As countries, cities and states begin to ease lockdown restrictions, this checklist for opening restrictions can help jumpstart your reopening. You and your employees have been quarantined in your homes for the past few days weeks months, and now authorities are looking to lift restrictions and open up. You may be thinking, “We’ll be back soon, and I can get out of this house!” The problem is, if you just pick up and go, and don’t prepare for having people back in the workplace, you may run into issues that could have been easily avoided. Now is the time to prepare.
This checklist is not meant to be an exhaustive list, but it can help provide guidance as you look to reopen. It’s organized into four sections: People, Workplace, Technology, and Your Customers. Everyone’s situation is unique, but evaluating your plan with these components in mind can help you get organized and anticipate obstacles
Keep in mind that your team may be nervous about returning to the workplace. If you prepare properly, you can alleviate many concerns for your employees, enabling them to focus on the work, not on the global health crisis. You and your employees should expect that returning to the workplace will not be the same as it was prior to COVID-19. The new normal is, and will be different for the foreseeable future.
- Create a “Return to the Workplace” taskforce, or point person. Depending on the size of your business, consider appointing someone, or an entire team, to lead the efforts of assessing and optimizing your establishment for return. They will also help communicate changes and updates to employees.
- Over communicate to your staff about returning to the workplace. Make sure they understand what precautions you have taken, and assure them they can return safely.
- Create a “Return to the Workplace” schedule. Your goal is to manage how many people are arriving and working in your establishment throughout the day and week. Consider developing a profile that assesses each employee based on their need to physically be there, potential COVID-19 exposure, commute methods (do they take public transportation?), and other considerations (such as childcare, for example). Use the profile to build out your priority list for those who are first to return.

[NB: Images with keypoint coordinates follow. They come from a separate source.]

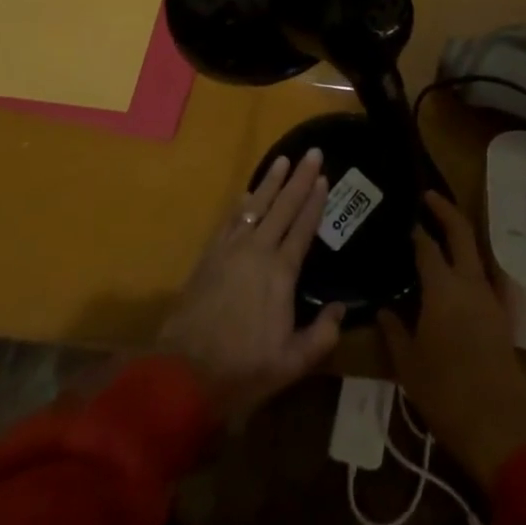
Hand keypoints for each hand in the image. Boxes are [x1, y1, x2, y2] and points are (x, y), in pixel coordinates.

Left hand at [157, 148, 344, 421]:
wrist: (184, 372)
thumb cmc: (243, 368)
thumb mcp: (292, 362)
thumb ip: (321, 335)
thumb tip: (341, 308)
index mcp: (281, 272)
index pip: (303, 227)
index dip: (315, 201)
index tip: (324, 177)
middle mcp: (258, 251)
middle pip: (283, 206)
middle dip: (299, 178)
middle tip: (312, 152)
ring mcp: (231, 250)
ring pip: (256, 205)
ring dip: (271, 182)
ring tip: (282, 160)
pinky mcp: (210, 256)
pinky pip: (230, 220)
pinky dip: (242, 202)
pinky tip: (247, 193)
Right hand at [379, 191, 525, 489]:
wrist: (499, 426)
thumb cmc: (446, 394)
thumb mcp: (409, 365)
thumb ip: (394, 331)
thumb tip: (383, 309)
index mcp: (443, 289)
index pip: (427, 246)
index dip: (415, 229)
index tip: (404, 217)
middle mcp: (469, 283)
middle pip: (461, 233)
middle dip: (445, 210)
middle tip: (428, 197)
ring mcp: (490, 297)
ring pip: (476, 252)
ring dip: (461, 235)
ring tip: (441, 232)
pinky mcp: (501, 315)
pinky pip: (484, 276)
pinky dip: (470, 264)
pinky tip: (458, 275)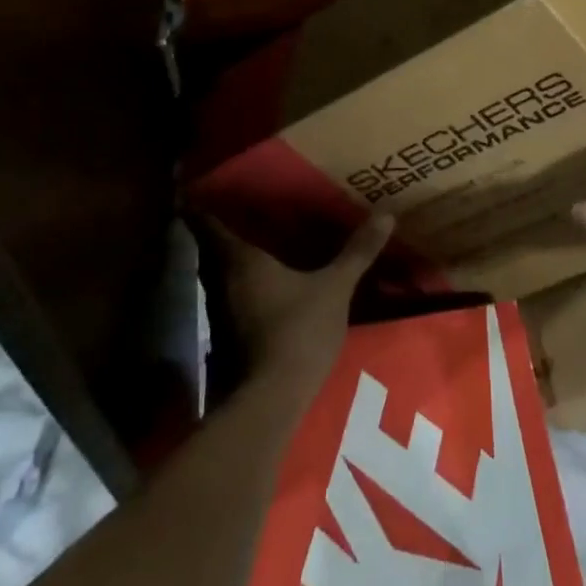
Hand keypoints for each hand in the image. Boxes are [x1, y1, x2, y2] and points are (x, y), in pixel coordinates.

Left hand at [203, 213, 394, 399]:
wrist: (274, 399)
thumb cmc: (299, 329)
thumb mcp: (336, 286)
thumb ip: (358, 250)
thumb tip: (387, 211)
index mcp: (242, 260)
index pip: (210, 224)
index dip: (202, 205)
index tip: (198, 187)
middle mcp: (223, 281)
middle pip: (212, 249)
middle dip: (221, 229)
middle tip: (239, 206)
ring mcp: (223, 313)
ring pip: (221, 275)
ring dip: (232, 259)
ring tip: (255, 239)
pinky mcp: (229, 339)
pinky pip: (233, 298)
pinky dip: (244, 285)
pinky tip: (265, 283)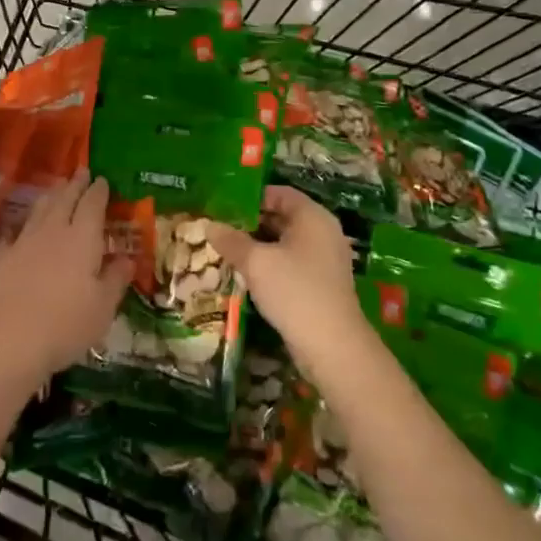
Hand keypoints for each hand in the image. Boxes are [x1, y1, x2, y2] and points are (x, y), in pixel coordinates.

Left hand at [0, 171, 128, 394]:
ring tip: (57, 189)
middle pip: (64, 199)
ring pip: (39, 210)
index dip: (98, 190)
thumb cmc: (65, 325)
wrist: (6, 340)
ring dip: (50, 196)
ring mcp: (22, 242)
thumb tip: (128, 259)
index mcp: (82, 238)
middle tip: (81, 172)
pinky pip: (13, 233)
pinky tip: (21, 230)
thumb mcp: (103, 308)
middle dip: (74, 184)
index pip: (92, 204)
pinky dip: (22, 227)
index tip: (102, 179)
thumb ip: (116, 279)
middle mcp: (52, 231)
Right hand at [210, 187, 364, 365]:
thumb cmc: (295, 290)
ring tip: (226, 250)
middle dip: (250, 222)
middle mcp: (322, 233)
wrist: (332, 346)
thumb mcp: (256, 262)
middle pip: (282, 217)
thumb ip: (231, 240)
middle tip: (219, 227)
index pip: (279, 193)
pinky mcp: (321, 284)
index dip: (251, 196)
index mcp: (313, 217)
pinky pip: (291, 263)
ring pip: (285, 242)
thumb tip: (208, 224)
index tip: (223, 205)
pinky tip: (246, 273)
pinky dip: (270, 264)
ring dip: (258, 245)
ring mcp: (324, 260)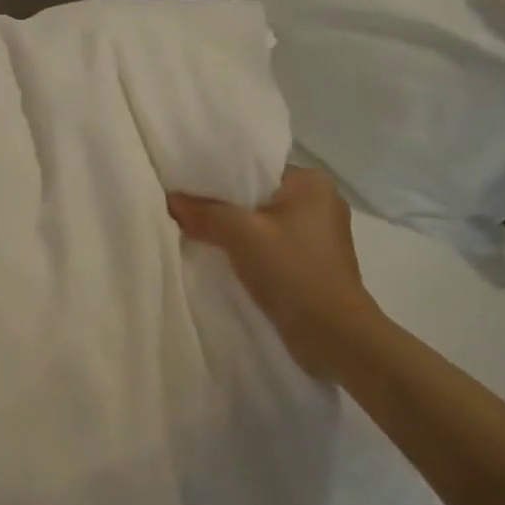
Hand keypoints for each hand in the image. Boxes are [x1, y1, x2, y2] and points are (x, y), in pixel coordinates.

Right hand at [168, 167, 380, 379]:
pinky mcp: (313, 264)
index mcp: (312, 182)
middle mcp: (320, 202)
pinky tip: (223, 261)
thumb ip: (205, 213)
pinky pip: (271, 247)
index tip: (186, 188)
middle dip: (223, 207)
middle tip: (185, 213)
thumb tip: (171, 200)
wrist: (333, 336)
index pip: (255, 168)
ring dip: (235, 233)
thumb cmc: (293, 272)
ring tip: (197, 236)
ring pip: (262, 224)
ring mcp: (319, 236)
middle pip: (257, 197)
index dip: (218, 178)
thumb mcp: (242, 236)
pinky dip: (248, 252)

- Establish an ongoing Work From Home (WFH) policy This will help to ensure the workplace isn’t overly crowded. It will also enable those employees who are concerned about returning to “take it slow,” will help you establish safe, socially distanced working
arrangements, and will support your employees with children at home due to school cancellations.
- Review and update your policies. Look at sick leave, vacation time, travel policies, etc., and determine if you should make any changes or updates based on COVID-19.
- Encourage appropriate safety practices in your office. Practices include frequent hand washing, use of hand sanitizers, eliminating high-touch areas, and wiping down common spaces.
- Tell employees to stay home if they, or someone they live with feels sick or exhibits any known COVID-19 symptoms. This may seem obvious, but it needs to be explained to your employees.
- Encourage your employees to “ease in”, as people may be stressed and tired when they return to the workplace. Expect that your employees will need time to acclimate. Working at home is very different than working in an establishment. Encourage frequent breaks, and expect that people will need to adjust.
- Check with local health officials about health screening recommendations.
You may want to consider a daily health screening procedure, such as temperature checks, but make sure you reach out to your legal representative for guidance before you deploy any new procedure.
- Establish an open line of communication with your employees. Create a cadenced stream of communication with your employees and ensure they understand the channels available to them should they have questions, comments, or concerns.